Going it alone with custom data interpretation may well be required for other scenarios too. Kinect is a 3D camera, but it can only acquire 3D data from one perspective. If parts of the body are obscured for any length of time it obviously loses the ability to track them. So, again, PGA Kinect would require extensive, bespoke engineering. Typically the player will be facing the camera side-on, giving an effective side-on silhouette to work from, with interpolation filling in the rest.

This segues quite well into the other Kinect hot potato - whether it can handle gameplay when the player is seated. Microsoft has been quite careful in the way it has handled questions along these lines but it's clear that the skeleton recognition system will have issues with players sitting down.

When you see how the depth map works, it's obvious that it is going to be an issue. There is a default "shape" to the human form when it is standing that is easily trackable, but on the couch, it's a different matter entirely. Sitting up straight, slouching, leaning on a cushion, sitting at a desk with your legs completely obscured - this is adding a huge amount of random factors to the skeletal recognition system. Just the presence of something like an armchair (depending on its size) is going to introduce close-proximity depth data that the Kinect software is going to need to process through.

Our sources say that Microsoft is working on a solution for this, but that it's a work in progress: as Blitz's Andrew Oliver says, you can expect improved performance and basic upgrades in the system's capabilities as coders get to grips with the data, and as Microsoft rolls out improvements to its SDK.

Our misadventures with Joyride at E3 might not have been a great gameplay experience, but the attendant's use of the 'NUIview' debug tool gives us an intriguing view into how Kinect sees players and tracks skeletons.

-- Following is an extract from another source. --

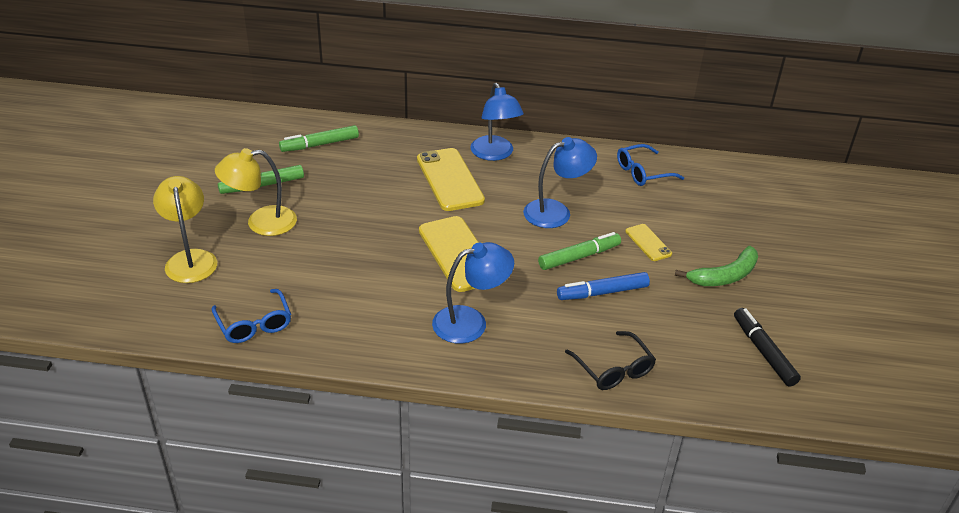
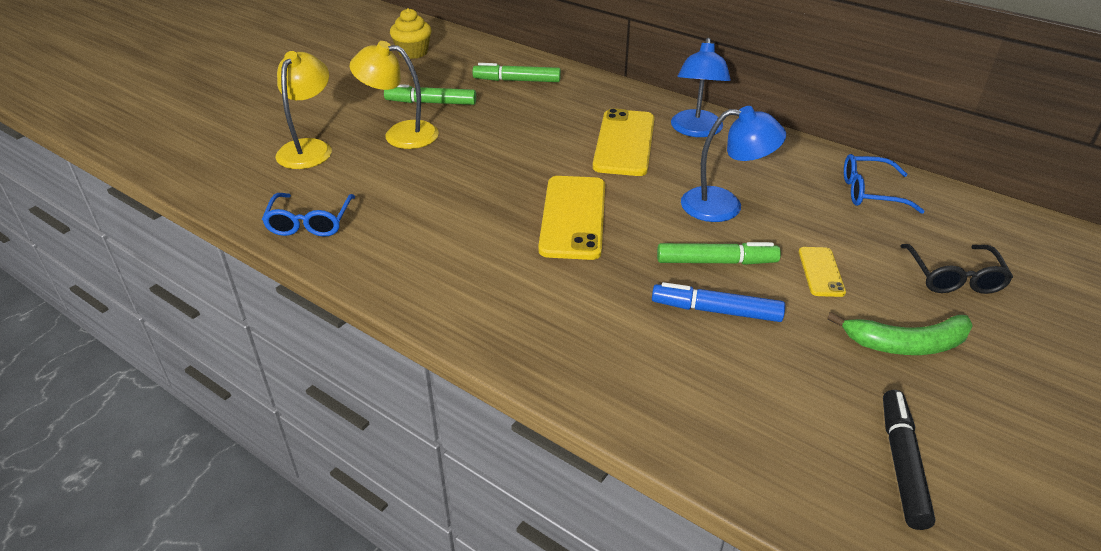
camera: 30 degrees right, 0 degrees up
blue lamp [432,242,514,344] -> none
black glasses [565,331,656,390] -> black glasses moved to [901,244,1013,294]
none -> yellow cupcake [390,8,432,59]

Five minutes alone with NUIview would answer a hell of a lot of questions about the tracking capabilities of Microsoft's libraries.

In the here and now, Microsoft has confirmed unambiguously that entertainment elements of the front-end - for example, playing a movie or navigating the dashboard - can be achieved while seated. In these scenarios it doesn't have to track multiple limbs, only one hand/arm, presumably out-stretched, and thus easier to detect.

The level of customisation available to developers also means that the various CPU usage figures being bandied about can't be taken as gospel either. They will vary on a game-by-game basis, so it comes as no surprise to learn that we have a range of very different statements coming from very reliable sources.

This week, CVG quoted Ubisoft's Frederic Blais refuting comments made that Kinect soaks up an entire core's worth of CPU power: "That's not true at all. I don't really know how much I can talk about it but it's less than one per cent [of the CPU's power], or something like that."

On the other hand, we have one of the key technical architects from Microsoft, Alex Kipman, telling New Scientist magazine that Kinect uses 10-15 per cent of the system's power.

The truth is that for most Kinect titles, Kipman's figures are closer to the money. Two threads of a single Xbox 360 core are used, but only a relatively small percentage of that processor's available CPU time is consumed, and the actual amount of system resources both in terms of processor cycles and RAM used depends entirely on the type of game being made and the capabilities of Kinect the developer is using (in point of fact, a small percentage of GPU resources are also being used).

Using the Avatar skeletal tracking system incurs load and the chances are that tracking two players increases processor usage still further. Similarly, if the developer uses the RGB camera feed in alignment with the depth map (a process called "registration") this too adds to the burden. Kinect has a large range of capabilities built into the SDK, voice recognition being another powerful tool. These are all modular in nature - the more of these modules the developer uses, the higher the load, and the less resources available for other in-game elements.